For this particular wedding, the couple were working with a fairly small budget, as both were still in university. They decided on renting a villa, that would also serve as hotel for the first night. Choosing a place with an outdoor garden, beautiful lawns and greenery is a great choice for a tight budget, because there is already so much natural 'decoration' that you can work with. Hired wooden chairs with simple white linen caps stood brightly in the sun, leading the way towards the alter, which stood beneath a wooden Huppah (wedding canopy) structure, built by the bride's father that morning. Her mother had made the most incredible macrame backdrop in white wool, and olive sprigs collected a few days earlier adorned the front. This green and white theme followed on around the garden, with white paper fans, pompoms, bunting and banners draped amongst the foliage. Most of these decorations were things she'd been able to pick up over a few months - gathered from various incredible European supermarkets that stock everything for next-to-nothing prices. We set up the lawn chairs for the guests to be able to mingle in cosy circles, and hung some cute wedding signs to point the way around the house.

I wrote the place cards out by hand, and the favours in each guest's place were homemade sugar cookies, accompanied by a tiny origami crane. Napkins were tied with twine, and an olive sprig. Guests were directed by signs hand painted on old plywood, and set up by the groomsmen the day before. Flowers were arranged by the bride's mother, using a combination of silk and genuine. Each Bridesmaid's bouquet became the centerpiece for a table!

The tables were spread with simple white tablecloths, and decorated with a gorgeous mismatch of champagne flutes, small bottles, tumblers and vases, all boasting a blooming array of wildflowers and olive branches, and later illuminated by the small lanterns and candles sticks that completed the ensemble. Old music sheets served instead of a table runner as the final touch. As the evening darkened, fairy lights that had been accumulated over Christmases, celebrations and bargain shopping sprees gave the garden an even more magical appearance.

The bride of course was absolutely stunning. Every bride is beautiful on her wedding day, but I have to admit, I have a circle of extremely good-looking friends. She had chosen Autumn colours for her bridesmaids and bouquets, which were perfectly offset the simple white and green surroundings.

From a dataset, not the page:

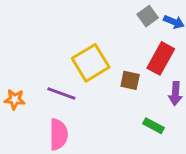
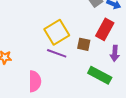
purple line: (61, 94) -> (57, 53), moved
green rectangle: (153, 126) -> (100, 75), size x1.6

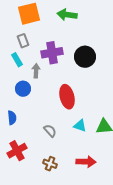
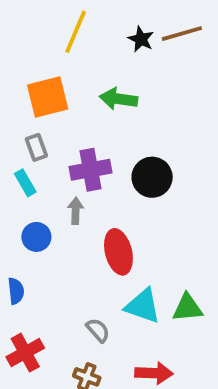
gray arrow: (36, 71) -> (76, 211), moved
cyan triangle: (80, 126) -> (143, 306), size x1.5
gray semicircle: (50, 131) -> (98, 330), moved

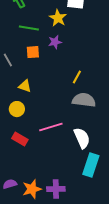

The dapper groom was at the time studying photography, and so naturally asked one of his classmates to do the honours. I'm no expert, but for amateur photography, the pictures are absolutely stunning.

To top it all, the bride in this case had the happy coincidence of also being a pastry chef in training. I think before the wedding she thought it rather an unhappy coincidence - the stress of deciding whether to trust the cake of her dreams into the hands of a colleague-in-training or find the time to make it herself was one I think she would have happily foregone, but take a look for yourselves at the stunning result of her choosing the latter. I'll happily take whatever undeserved credit I can for arranging the fruit on top.

Friends and family spent a late night rolling the traditional brigadeiro (Brazilian chocolate truffles) that must accompany the desserts at any self-respecting Brazilian's wedding. Oh, and look at that tablecloth - or should I say IKEA lace curtain. I should rename these curtains Old Faithful by now; they have definitely seen their share of fun - they are part of my essential decorating "kit" wherever I go.

No matter how much you plan, no wedding is without its hiccups. But I have found, that memories are extremely forgiving, and the joy outweighs any of the stress and anxiety uncommonly well.